Using his portable radio, he reported the incident to the 911 call center. “I’d assumed someone had already called 911, due to the amount of fire and the volume of smoke, but no one had,” he said. “So I told them I had an active fire and would get a better address by going into the subdivision to see what street it was on.”
But as Moreland pulled up to the townhouse with his vehicle’s red lights flashing and siren on, he saw people outside flagging him down. Although he didn’t have his breathing apparatus with him, he did have his gear, so he quickly donned his protective coat, pants and helmet.
“The citizens there told me there was a lady still inside the house,” he said. “So I took a second look at how bad the fire was in the back of the house and then entered. The smoke and heat were getting worse, and I noticed a couple other people — two men and a woman — trying to get the lady out of bed and into a wheelchair.

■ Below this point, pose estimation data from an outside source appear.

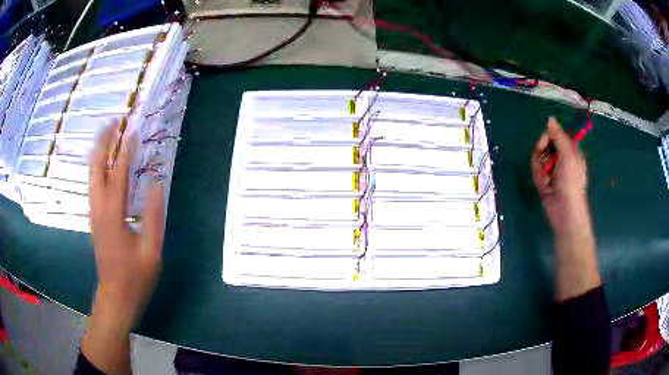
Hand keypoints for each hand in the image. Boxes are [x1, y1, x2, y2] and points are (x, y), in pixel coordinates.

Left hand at [82, 123, 164, 373]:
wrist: (115, 295)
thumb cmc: (135, 276)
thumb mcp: (151, 250)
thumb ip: (153, 215)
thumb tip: (156, 183)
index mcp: (114, 214)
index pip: (118, 174)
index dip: (126, 150)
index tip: (133, 130)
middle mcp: (99, 208)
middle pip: (96, 166)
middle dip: (104, 142)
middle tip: (114, 122)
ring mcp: (94, 212)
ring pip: (91, 173)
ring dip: (98, 150)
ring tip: (108, 133)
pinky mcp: (94, 217)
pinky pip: (93, 183)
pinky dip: (97, 165)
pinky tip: (103, 160)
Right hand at [531, 117, 588, 236]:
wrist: (564, 210)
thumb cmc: (570, 180)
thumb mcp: (567, 154)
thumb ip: (558, 135)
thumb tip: (549, 118)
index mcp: (570, 149)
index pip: (555, 133)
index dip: (548, 135)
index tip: (544, 141)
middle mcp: (561, 157)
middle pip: (544, 143)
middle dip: (541, 152)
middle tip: (545, 161)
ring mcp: (552, 169)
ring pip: (538, 157)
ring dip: (540, 167)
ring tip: (547, 179)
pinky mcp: (544, 179)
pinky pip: (536, 170)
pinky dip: (538, 177)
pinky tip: (545, 185)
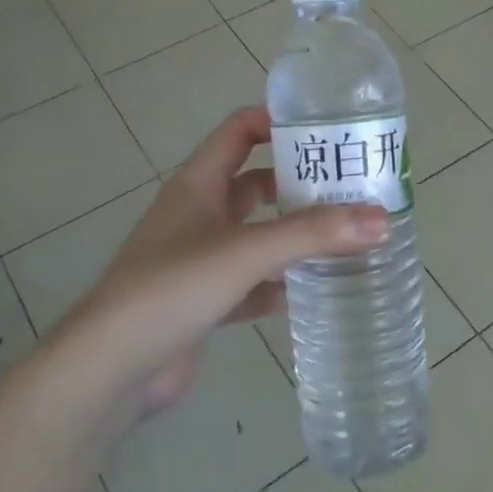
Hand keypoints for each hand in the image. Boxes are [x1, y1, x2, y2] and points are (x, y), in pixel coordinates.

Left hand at [50, 107, 387, 419]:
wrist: (111, 368)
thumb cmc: (172, 288)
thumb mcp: (246, 252)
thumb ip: (313, 234)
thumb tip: (381, 218)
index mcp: (199, 184)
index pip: (240, 131)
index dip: (278, 122)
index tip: (327, 131)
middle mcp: (197, 214)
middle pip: (254, 183)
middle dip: (298, 184)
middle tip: (350, 189)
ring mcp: (197, 259)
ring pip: (255, 235)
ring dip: (292, 236)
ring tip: (343, 237)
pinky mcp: (202, 301)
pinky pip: (249, 283)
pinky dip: (277, 285)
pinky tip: (309, 292)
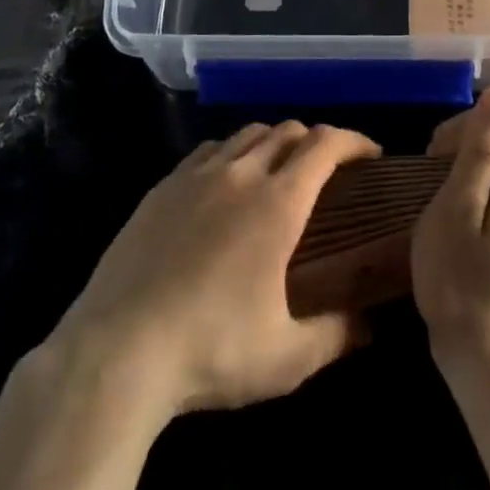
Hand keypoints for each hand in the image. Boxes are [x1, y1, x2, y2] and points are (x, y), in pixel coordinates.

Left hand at [46, 121, 378, 424]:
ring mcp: (195, 176)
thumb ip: (336, 335)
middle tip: (328, 171)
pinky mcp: (161, 188)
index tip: (371, 155)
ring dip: (274, 143)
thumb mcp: (287, 358)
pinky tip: (226, 185)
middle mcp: (240, 174)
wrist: (118, 351)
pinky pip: (208, 151)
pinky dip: (232, 155)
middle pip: (287, 131)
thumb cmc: (212, 350)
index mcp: (277, 203)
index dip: (354, 141)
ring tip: (279, 173)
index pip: (325, 144)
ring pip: (246, 135)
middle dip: (316, 141)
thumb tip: (368, 325)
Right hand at [411, 88, 489, 376]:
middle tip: (433, 190)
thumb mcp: (458, 207)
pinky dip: (476, 190)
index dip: (466, 122)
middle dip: (463, 145)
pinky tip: (459, 224)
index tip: (438, 160)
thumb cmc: (462, 281)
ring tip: (443, 210)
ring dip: (466, 169)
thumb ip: (482, 149)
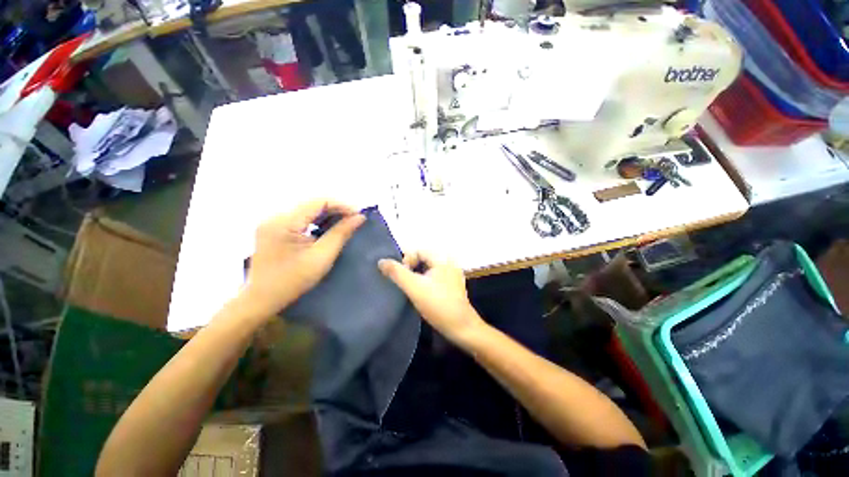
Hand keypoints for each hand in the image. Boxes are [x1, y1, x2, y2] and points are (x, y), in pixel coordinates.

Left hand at [242, 199, 364, 317]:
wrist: (261, 299)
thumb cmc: (293, 281)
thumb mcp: (322, 256)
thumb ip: (341, 233)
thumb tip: (359, 217)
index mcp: (285, 222)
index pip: (318, 201)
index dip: (342, 205)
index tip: (358, 216)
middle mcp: (275, 216)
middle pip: (312, 204)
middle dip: (336, 210)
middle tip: (354, 221)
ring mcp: (272, 222)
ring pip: (306, 210)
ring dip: (327, 215)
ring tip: (344, 224)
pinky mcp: (273, 228)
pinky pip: (299, 218)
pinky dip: (316, 221)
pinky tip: (326, 229)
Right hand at [378, 252, 486, 346]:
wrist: (461, 327)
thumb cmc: (438, 304)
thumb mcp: (414, 287)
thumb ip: (396, 273)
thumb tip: (381, 261)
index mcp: (442, 258)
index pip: (418, 251)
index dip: (406, 262)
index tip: (403, 278)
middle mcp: (449, 262)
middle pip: (423, 259)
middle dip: (412, 269)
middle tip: (407, 285)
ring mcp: (453, 274)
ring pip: (429, 269)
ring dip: (418, 276)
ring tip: (413, 290)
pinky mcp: (454, 285)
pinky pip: (436, 277)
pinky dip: (426, 282)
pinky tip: (424, 295)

We finished getting her in the chair together, and then I told them, ‘Hey, we’ve got to get out now.’”
After they escaped, Moreland made sure the elderly, wheelchair-bound woman was all right. “I asked her if she was hurt or had any difficulty breathing,” he said. “Then I heard the medic crew arrive from Station 17 [in Centreville] and turned the patient over to them. I also checked with the citizens who’d been inside because they’d breathed in smoke.”
The fire engines had not yet arrived, so Moreland continued assessing the severity of the fire and relayed the information to the incoming units from Stations 17, 38 (West Centreville), 15 (Chantilly) and 21 (Fair Oaks). “I told them where the fire hydrants were and that the patient was outside,” he said. “They already knew the fire hydrant locations, but I confirmed it for them.”

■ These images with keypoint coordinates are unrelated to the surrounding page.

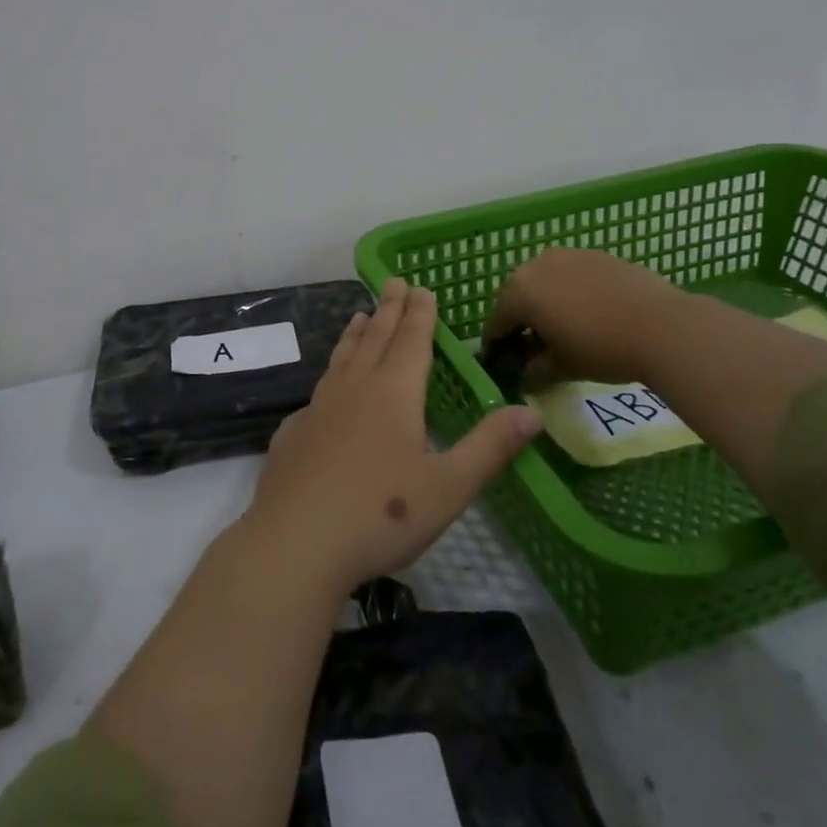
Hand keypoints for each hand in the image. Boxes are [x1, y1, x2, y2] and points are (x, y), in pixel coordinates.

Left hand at [244, 279, 540, 592]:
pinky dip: (330, 374)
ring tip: (360, 316)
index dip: (420, 314)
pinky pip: (318, 391)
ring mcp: (317, 410)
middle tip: (393, 282)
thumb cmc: (381, 515)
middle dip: (389, 310)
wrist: (294, 543)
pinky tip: (327, 387)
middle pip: (375, 340)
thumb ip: (490, 447)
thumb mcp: (449, 486)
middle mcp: (353, 391)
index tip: (421, 287)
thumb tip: (533, 412)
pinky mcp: (292, 434)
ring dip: (355, 335)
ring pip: (341, 360)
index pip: (411, 342)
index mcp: (393, 395)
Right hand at [484, 247, 685, 386]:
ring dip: (547, 303)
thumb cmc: (600, 349)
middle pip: (519, 296)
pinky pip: (574, 276)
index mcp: (519, 291)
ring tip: (562, 328)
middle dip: (521, 320)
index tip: (501, 363)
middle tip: (531, 346)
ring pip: (547, 282)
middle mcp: (538, 264)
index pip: (496, 321)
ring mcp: (571, 255)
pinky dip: (572, 293)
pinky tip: (589, 314)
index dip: (496, 345)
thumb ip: (534, 370)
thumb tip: (525, 374)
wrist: (664, 327)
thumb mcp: (560, 368)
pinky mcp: (601, 255)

The firefighters arrived around 3:55 p.m. and quickly began battling the blaze. The structure was a quad style containing four, two-story townhouses, and the firefighters brought the flames under control in about 30 minutes. Several other townhouses also sustained fire damage, displacing eight adults and one child. Two women — including the one in the wheelchair — were transported with non-life-threatening injuries to INOVA Fairfax Hospital.

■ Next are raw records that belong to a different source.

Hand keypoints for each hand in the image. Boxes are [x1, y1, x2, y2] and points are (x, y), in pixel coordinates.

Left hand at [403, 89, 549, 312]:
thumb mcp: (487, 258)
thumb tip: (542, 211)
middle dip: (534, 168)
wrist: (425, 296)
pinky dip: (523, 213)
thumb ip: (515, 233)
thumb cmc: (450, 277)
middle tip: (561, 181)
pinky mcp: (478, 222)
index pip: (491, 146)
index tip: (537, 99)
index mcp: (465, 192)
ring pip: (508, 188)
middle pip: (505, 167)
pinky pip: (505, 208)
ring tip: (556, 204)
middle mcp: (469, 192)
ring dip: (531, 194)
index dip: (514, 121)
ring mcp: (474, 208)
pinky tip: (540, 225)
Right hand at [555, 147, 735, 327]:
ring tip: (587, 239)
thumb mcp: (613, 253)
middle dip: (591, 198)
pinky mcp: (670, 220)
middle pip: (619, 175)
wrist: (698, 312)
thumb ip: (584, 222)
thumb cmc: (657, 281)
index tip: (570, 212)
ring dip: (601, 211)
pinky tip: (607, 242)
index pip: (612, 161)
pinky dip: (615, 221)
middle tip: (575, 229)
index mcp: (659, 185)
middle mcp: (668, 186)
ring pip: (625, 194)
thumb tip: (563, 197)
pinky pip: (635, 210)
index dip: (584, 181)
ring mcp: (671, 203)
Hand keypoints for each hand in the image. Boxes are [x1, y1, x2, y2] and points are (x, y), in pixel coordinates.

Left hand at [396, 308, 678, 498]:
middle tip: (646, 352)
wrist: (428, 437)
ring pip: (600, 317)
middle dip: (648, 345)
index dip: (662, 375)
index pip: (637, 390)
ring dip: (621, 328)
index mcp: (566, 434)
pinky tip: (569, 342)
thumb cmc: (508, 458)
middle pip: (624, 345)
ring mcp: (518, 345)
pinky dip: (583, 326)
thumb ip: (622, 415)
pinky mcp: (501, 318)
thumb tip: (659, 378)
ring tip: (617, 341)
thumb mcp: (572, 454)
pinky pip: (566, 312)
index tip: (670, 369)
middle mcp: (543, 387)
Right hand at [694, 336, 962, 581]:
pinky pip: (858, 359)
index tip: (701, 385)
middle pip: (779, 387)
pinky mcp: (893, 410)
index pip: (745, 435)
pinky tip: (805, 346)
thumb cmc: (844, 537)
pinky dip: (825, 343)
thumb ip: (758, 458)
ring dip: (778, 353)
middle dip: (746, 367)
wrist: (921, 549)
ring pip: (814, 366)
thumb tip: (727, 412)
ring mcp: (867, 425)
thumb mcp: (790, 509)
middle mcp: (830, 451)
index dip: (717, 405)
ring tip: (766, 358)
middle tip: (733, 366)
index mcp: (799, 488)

The fire was mainly in the rear of the townhouse and the attic area, and fire officials estimate the damage at $160,000. Investigators say the fire was accidental and started outside in a mulch bed “when an unidentified passerby improperly discarded smoking materials into the mulch near the structure.” They advise people to completely douse cigarette butts and ashes with water before throwing them away.
As for Moreland, he’s a 15-year veteran of the Fire Department with a variety of experience. He’s worked at the department’s training academy, was the aid to Deputy Fire Chief Mike Reilly for three years and, this past year, was a firefighter with Station 40 in Fairfax, filling in as its HAZMAT officer when needed. Two weeks ago, he began his current job as a Fire Department spokesman.
And although he wasn’t expecting an emergency situation after work, last week, he plunged right in, without hesitating. “The way I look at it, you can say you’re off duty, but you never are,” explained Moreland. “You’re trained to help people and you always do what you can. It’s my job and, to me, it’s just doing the right thing.”
Last week, after firefighters arrived at the Centreville townhouse and Moreland had made sure everything was OK, he called his wife and told her he wasn’t going to make it to dinner, after all. So she met him at the scene and they went home together.
“I also volunteer [for the fire department] where I live, in Stevens City/Winchester, so this is what I do,” he said. “I’m just glad I was able to be at the right place at the right time and help out.”